- Goal of the exercise:
An exact copy of the data below is needed; please leave out any pictures.

Dataset entries:
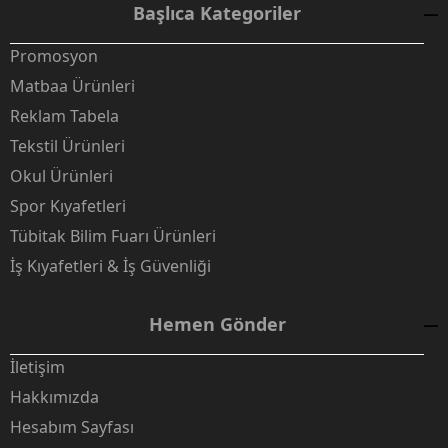
Başlıca Kategoriler
Promosyon
Matbaa Ürünleri
Reklam Tabela
Tekstil Ürünleri
Okul Ürünleri
Spor Kıyafetleri
Tübitak Bilim Fuarı Ürünleri
İş Kıyafetleri & İş Güvenliği
Hemen Gönder
İletişim
Hakkımızda
Hesabım Sayfası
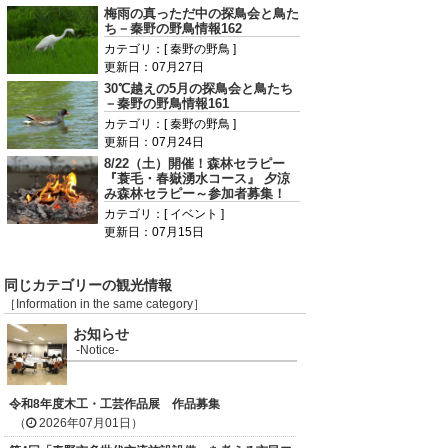
梅雨の真っただ中の探鳥会と鳥た
ち－秦野の野鳥情報162
カテゴリ：[ 秦野の野鳥 ]
更新日：07月27日
30℃越えの5月の探鳥会と鳥たち
－秦野の野鳥情報161
カテゴリ：[ 秦野の野鳥 ]
更新日：07月24日
8/22（土）開催！森林セラピー
『蓑毛・春嶽湧水コース』 夕涼
み森林セラピー～参加者募集！
カテゴリ：[ イベント ]
更新日：07月15日
同じカテゴリーの観光情報
［Information in the same category］
お知らせ
-Notice-
令和8年度木工・工芸作品展 作品募集
（
2026年07月01日）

- Task answer:
Başlıca Kategoriler
Promosyon
Matbaa Ürünleri
Reklam Tabela
Tekstil Ürünleri
Okul Ürünleri
Spor Kıyafetleri
Tübitak Bilim Fuarı Ürünleri
İş Kıyafetleri & İş Güvenliği
Hemen Gönder
İletişim
Hakkımızda
Hesabım Sayfası
梅雨の真っただ中の探鳥会と鳥た
ち－秦野の野鳥情報162
カテゴリ：[ 秦野の野鳥 ]
更新日：07月27日
30℃越えの5月の探鳥会と鳥たち
－秦野の野鳥情報161
カテゴリ：[ 秦野の野鳥 ]
更新日：07月24日
8/22（土）開催！森林セラピー
『蓑毛・春嶽湧水コース』 夕涼
み森林セラピー～参加者募集！
カテゴリ：[ イベント ]
更新日：07月15日
同じカテゴリーの観光情報
［Information in the same category］
お知らせ
-Notice-
令和8年度木工・工芸作品展 作品募集
（
2026年07月01日）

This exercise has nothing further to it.